Die Vorteile von Autogas liegen auf der Hand: Es verbrennt einerseits nahezu rückstandsfrei und schont erheblich die Umwelt, andererseits ist es ungiftig und der Ausstoß an CO2 liegt zehn Prozent unter dem von Benzin. Schadstoffe wie SO2, Ruß und andere Partikel treten praktisch nicht auf. Ebenfalls werden Smog oder erhöhte Ozonwerte vermieden. Autogas-Tankstellen dürfen sogar in Natur- und Wasserschutzgebieten aufgestellt werden.

Seit Inkrafttreten des Energiesteuergesetzes im August 2006 hat sich die Zahl der Tankstationen für Autogas von anfangs rund 1.300 mehr als verfünffacht.

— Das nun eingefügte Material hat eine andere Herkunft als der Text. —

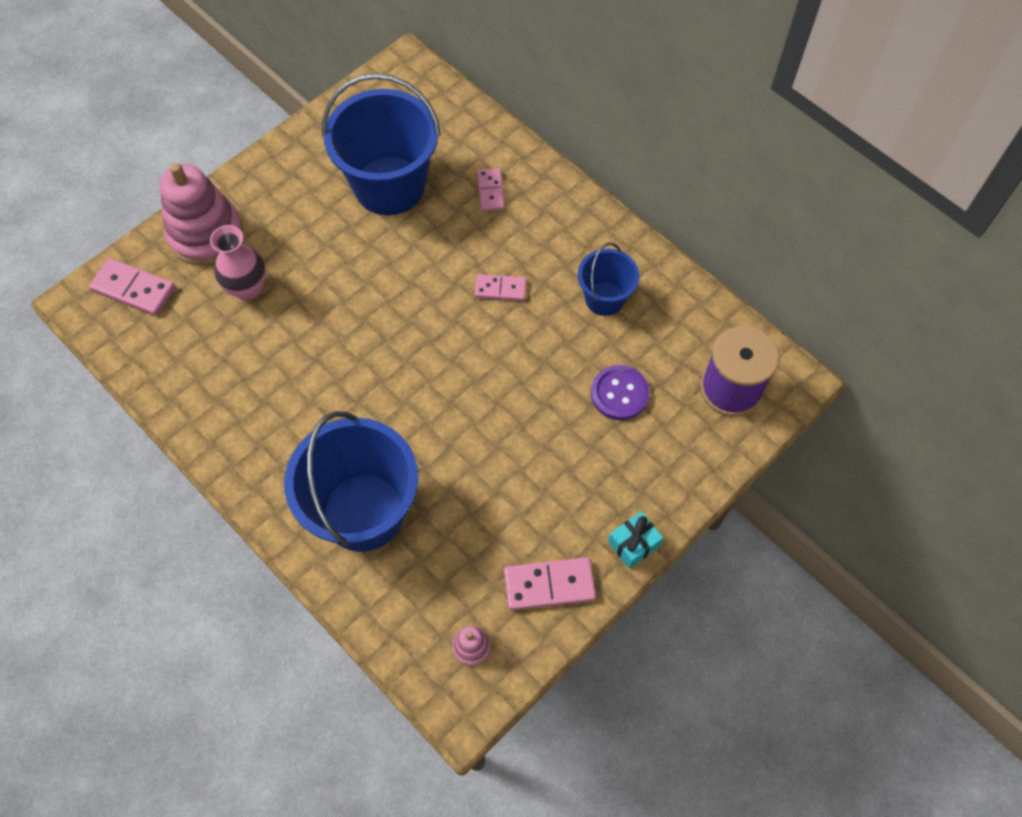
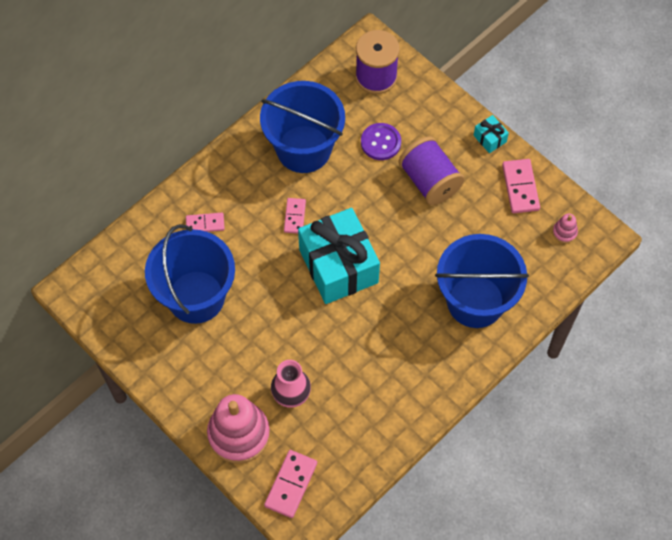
camera: 90 degrees left, 0 degrees up
blue bucket [578,242,639,316] -> blue bucket [260,81,345,173], size x1.89
none -> turquoise gift [298,208,380,304]
none -> purple spool [398,136,464,205]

Für diese Entwicklung lieferte PROGAS einen maßgeblichen Beitrag: Von Beginn an investierte das Unternehmen massiv in die Errichtung von Autogas-Stationen und verfügt mit zurzeit 460 eigenen Tankstellen in Deutschland über eines der großen Versorgungsnetze in Deutschland. „Die flächendeckend ausgebaute Infrastruktur ist ein Grund dafür, dass LPG heute der einzige alternative Kraftstoff ist, der sich auf dem deutschen Markt durchsetzen konnte“, so Osthof.

Das Handelsunternehmen PROGAS, einer der führenden Flüssiggasversorger in Deutschland und selbst DVFG-Mitglied, vertreibt mit 300 Mitarbeitern die Flüssiggase Propan und Butan an private und gewerbliche Kunden sowie an öffentliche Einrichtungen. Gegründet wurde das Unternehmen im Jahr 1949, der Hauptsitz befindet sich in Dortmund. In Deutschland hat PROGAS ein flächendeckendes Vertriebsnetz errichtet.